To Pressure Iran, Pompeo Turns to the Deal Trump Renounced
WASHINGTON — Secretary of State Mike Pompeo is preparing a legal argument that the United States remains a participant in the Iran nuclear accord that President Trump has renounced, part of an intricate strategy to pressure the United Nations Security Council to extend an arms embargo on Tehran or see far more stringent sanctions reimposed on the country.
The strategy has been described in recent days by administration officials as they begin to circulate a new resolution in the Security Council that would bar countries from exporting conventional arms to Iran after the current ban expires in October. Any effort to renew the arms embargo is almost certain to be opposed by Russia and, publicly or quietly, by China. The Russians have already told American and European officials they are eager to resume conventional arms sales to Iran.
...
If the arms embargo is not renewed, the United States would exercise that right as an original member of the agreement. That step would force a restoration of the wide array of the sanctions that prohibited oil sales and banking arrangements before the adoption of the agreement in 2015. Enforcing those older sanctions would, in theory, be binding on all members of the United Nations.
European diplomats who have learned of the effort maintain that Mr. Trump and Mr. Pompeo are selectively choosing whether they are still in the agreement to fit their agenda.
The entire drama could play out this autumn in the weeks before the presidential election, setting up a potential confrontation with Iran in the midst of the contest...
Under Mr. Pompeo’s plan, an American-drafted resolution, which has already been given to the Europeans, the Saudis and the United Arab Emirates, would propose extending the conventional arms embargo, according to a copy reviewed by The New York Times.

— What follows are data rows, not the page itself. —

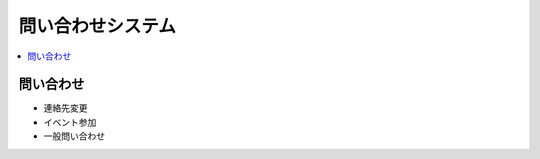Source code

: ============================
問い合わせシステム
============================

.. contents::
    :local:

問い合わせ
==============

- 連絡先変更
- イベント参加
- 一般問い合わせ 
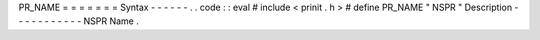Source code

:PR_NAME
=
=
=
=
=
=
=
Syntax
-
-
-
-
-
-
.
.
code
:
:
eval
#
include
<
prinit
.
h
>
#
define
PR_NAME
"
NSPR
"
Description
-
-
-
-
-
-
-
-
-
-
-
NSPR
Name
.
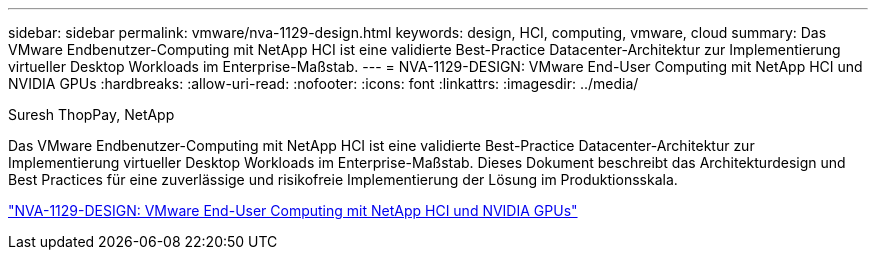 ---
sidebar: sidebar 
permalink: vmware/nva-1129-design.html 
keywords: design, HCI, computing, vmware, cloud 
summary: Das VMware Endbenutzer-Computing mit NetApp HCI ist eine validierte Best-Practice Datacenter-Architektur zur Implementierung virtueller Desktop Workloads im Enterprise-Maßstab. 
---
= NVA-1129-DESIGN: VMware End-User Computing mit NetApp HCI und NVIDIA GPUs
:hardbreaks:
:allow-uri-read: 
:nofooter: 
:icons: font
:linkattrs: 
:imagesdir: ../media/


Suresh ThopPay, NetApp

[role="lead"]
Das VMware Endbenutzer-Computing mit NetApp HCI ist eine validierte Best-Practice Datacenter-Architektur zur Implementierung virtueller Desktop Workloads im Enterprise-Maßstab. Dieses Dokument beschreibt das Architekturdesign und Best Practices für eine zuverlässige und risikofreie Implementierung der Lösung im Produktionsskala.

link:https://www.netapp.com/pdf.html?item=/media/7121-nva1132designpdf.pdf["NVA-1129-DESIGN: VMware End-User Computing mit NetApp HCI und NVIDIA GPUs"^]
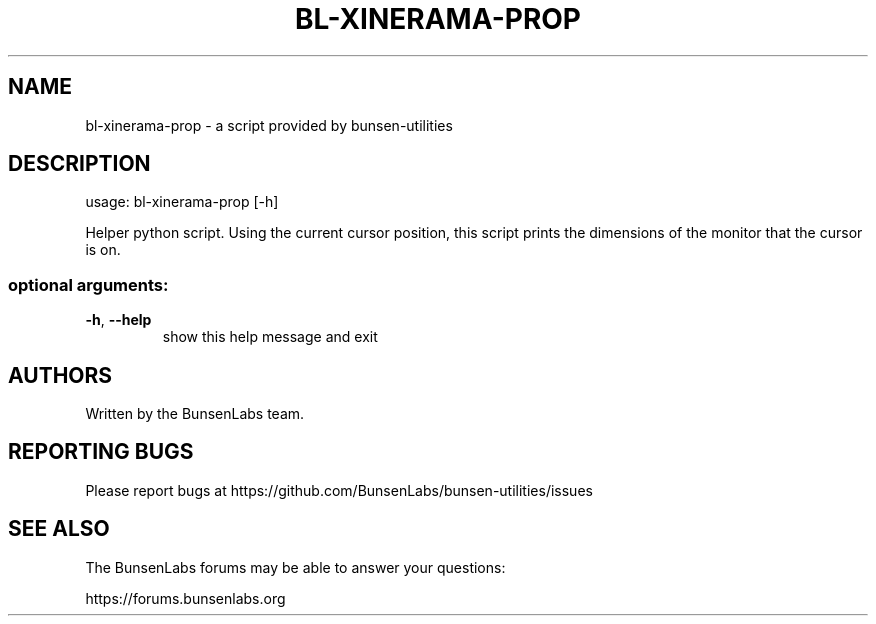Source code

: .\" DO NOT MODIFY THIS FILE!  It was generated by help2man 1.47.4.
.TH BL-XINERAMA-PROP "1" "May 2020" "bl-xinerama-prop 10.2-1" "User Commands"
.SH NAME
bl-xinerama-prop \- a script provided by bunsen-utilities
.SH DESCRIPTION
usage: bl\-xinerama\-prop [\-h]
.PP
Helper python script. Using the current cursor position, this script prints
the dimensions of the monitor that the cursor is on.
.SS "optional arguments:"
.TP
\fB\-h\fR, \fB\-\-help\fR
show this help message and exit
.SH AUTHORS
Written by the BunsenLabs team.
.SH "REPORTING BUGS"
Please report bugs at
https://github.com/BunsenLabs/bunsen-utilities/issues
.SH "SEE ALSO"
The BunsenLabs forums may be able to answer your questions:

https://forums.bunsenlabs.org
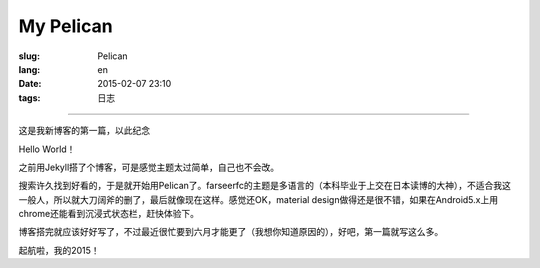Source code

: My Pelican
=======================================================================

:slug: Pelican
:lang: en
:date: 2015-02-07 23:10
:tags: 日志


-----------------------------------------------------------------------


.. PELICAN_BEGIN_SUMMARY

这是我新博客的第一篇，以此纪念

.. PELICAN_END_SUMMARY

Hello World！

之前用Jekyll搭了个博客，可是感觉主题太过简单，自己也不会改。

搜索许久找到好看的，于是就开始用Pelican了。farseerfc的主题是多语言的（本科毕业于上交在日本读博的大神），不适合我这一般人，所以就大刀阔斧的删了，最后就像现在这样。感觉还OK，material design做得还是很不错，如果在Android5.x上用chrome还能看到沉浸式状态栏，赶快体验下。

博客搭完就应该好好写了，不过最近很忙要到六月才能更了（我想你知道原因的），好吧，第一篇就写这么多。

起航啦，我的2015！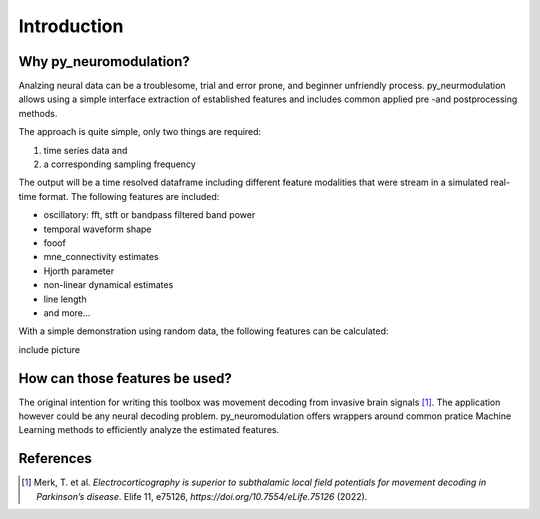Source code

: .. _introduction:

Introduction
============

Why py_neuromodulation?
-----------------------

Analzing neural data can be a troublesome, trial and error prone,
and beginner unfriendly process. py_neurmodulation allows using a simple
interface extraction of established features and includes common applied pre -and postprocessing methods.

The approach is quite simple, only two things are required:

1. time series data and
2. a corresponding sampling frequency

The output will be a time resolved dataframe including different feature modalities
that were stream in a simulated real-time format. The following features are included:

* oscillatory: fft, stft or bandpass filtered band power
* temporal waveform shape
* fooof
* mne_connectivity estimates
* Hjorth parameter
* non-linear dynamical estimates
* line length
* and more...

With a simple demonstration using random data, the following features can be calculated:

include picture

How can those features be used?
-------------------------------

The original intention for writing this toolbox was movement decoding from invasive brain signals [1]_.
The application however could be any neural decoding problem.
py_neuromodulation offers wrappers around common pratice Machine Learning methods to efficiently analyze the estimated features.

References
----------

.. [1] Merk, T. et al. *Electrocorticography is superior to subthalamic local field potentials for movement decoding in Parkinson’s disease*. Elife 11, e75126, `https://doi.org/10.7554/eLife.75126` (2022).


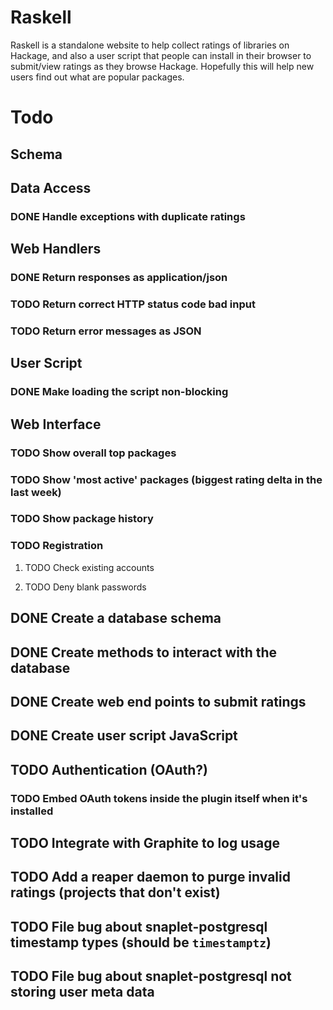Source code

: * Raskell

Raskell is a standalone website to help collect ratings of libraries on Hackage,
and also a user script that people can install in their browser to submit/view
ratings as they browse Hackage. Hopefully this will help new users find out what
are popular packages.


* Todo
** Schema


** Data Access
*** DONE Handle exceptions with duplicate ratings


** Web Handlers
*** DONE Return responses as application/json
*** TODO Return correct HTTP status code bad input
*** TODO Return error messages as JSON


** User Script
*** DONE Make loading the script non-blocking


** Web Interface
*** TODO Show overall top packages
*** TODO Show 'most active' packages (biggest rating delta in the last week)
*** TODO Show package history
*** TODO Registration
**** TODO Check existing accounts
**** TODO Deny blank passwords


** DONE Create a database schema
** DONE Create methods to interact with the database
** DONE Create web end points to submit ratings
** DONE Create user script JavaScript
** TODO Authentication (OAuth?)
*** TODO Embed OAuth tokens inside the plugin itself when it's installed
** TODO Integrate with Graphite to log usage
** TODO Add a reaper daemon to purge invalid ratings (projects that don't exist)

** TODO File bug about snaplet-postgresql timestamp types (should be =timestamptz=)
** TODO File bug about snaplet-postgresql not storing user meta data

The American draft says that “Iran shall not supply, sell or transfer, directly or indirectly, from its territory, by its nationals or using its flag vessels or aircraft, any arms or related matériel, and that all member states shall prohibit the procurement of such items from Iran by their nationals, or using their flagged vessels or aircraft, and whether or not originating in the territory of Iran.”
Russia, the U.S. expects, would veto the resolution in the Security Council.
In response, the United States would then attempt to declare that it remains a participant state in the agreement, formally called the Joint Comprehensive Plan of Action, despite Mr. Trump’s declaration that he was abandoning it.
As a participant state, the United States would declare that Iran is violating the agreement because it is now producing nuclear fuel above the limits in the accord — and impose the snapback of U.N. sanctions that Mr. Obama referred to in his 2015 speech, when he was trying to reassure critics of the agreement.
Relying on a legal opinion developed by lawyers within Mr. Pompeo’s department, the United States would dispute the arguments of the other signatories that Mr. Trump gave up all rights to invoke the snapback when he declared that the United States was reimposing its own sanctions on Iran, despite Washington’s obligations under the agreement.
A senior European diplomat, who spoke on the condition of anonymity, dismissed the strategy as pushing the words of the agreement far beyond their logical context.
But the administration’s strategy could well work, even if other members of the United Nations ignored the move. At that point, on paper at least, the United Nations would be back to all the sanctions on Iran that existed before Mr. Obama reached the accord with Tehran.